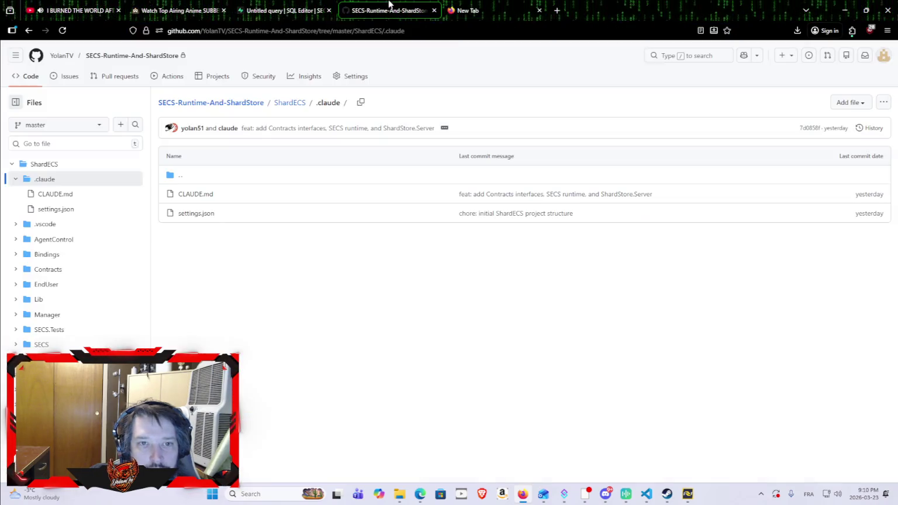
click(187, 6)
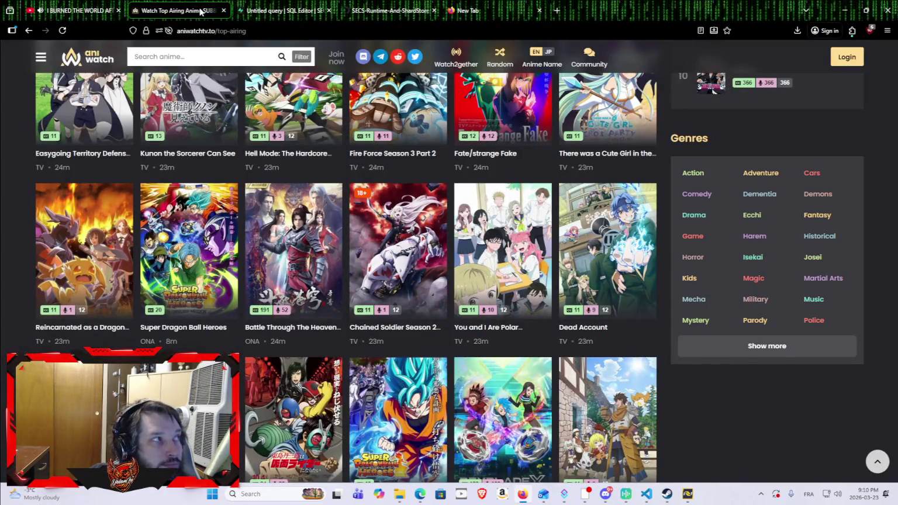
mouse_move(319, 90)
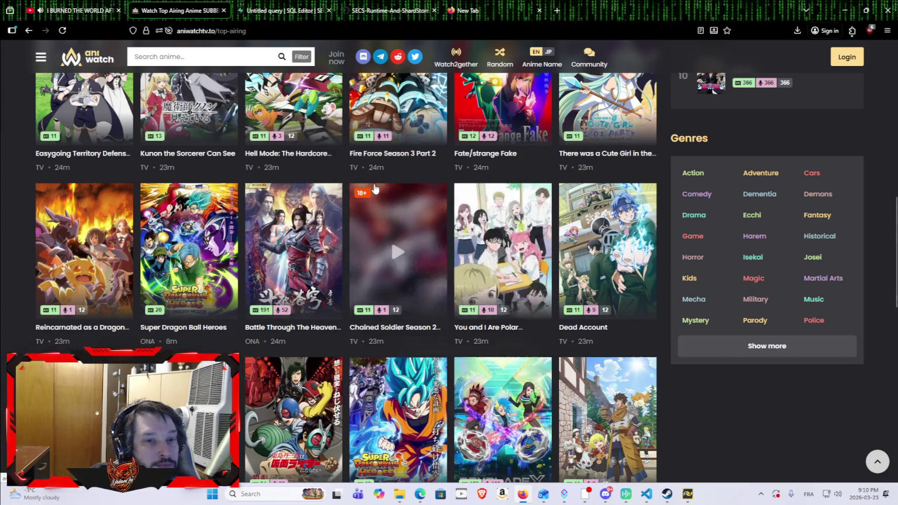
mouse_move(304, 235)
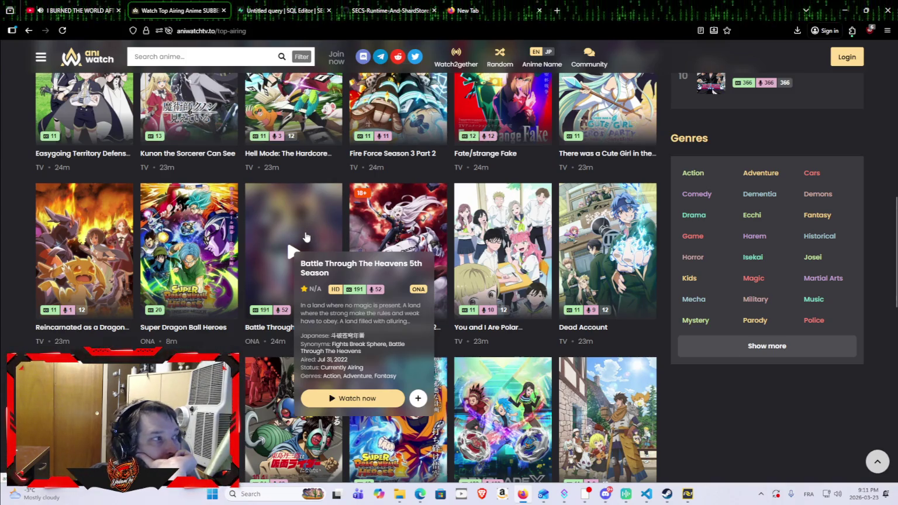
mouse_move(406, 141)
mouse_move(447, 206)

> _Task brief_
Working from the material above, transcribe it exactly while omitting pictures.

> _Response to the exercise_
click(187, 6)
mouse_move(319, 90)
mouse_move(304, 235)
mouse_move(406, 141)
mouse_move(447, 206)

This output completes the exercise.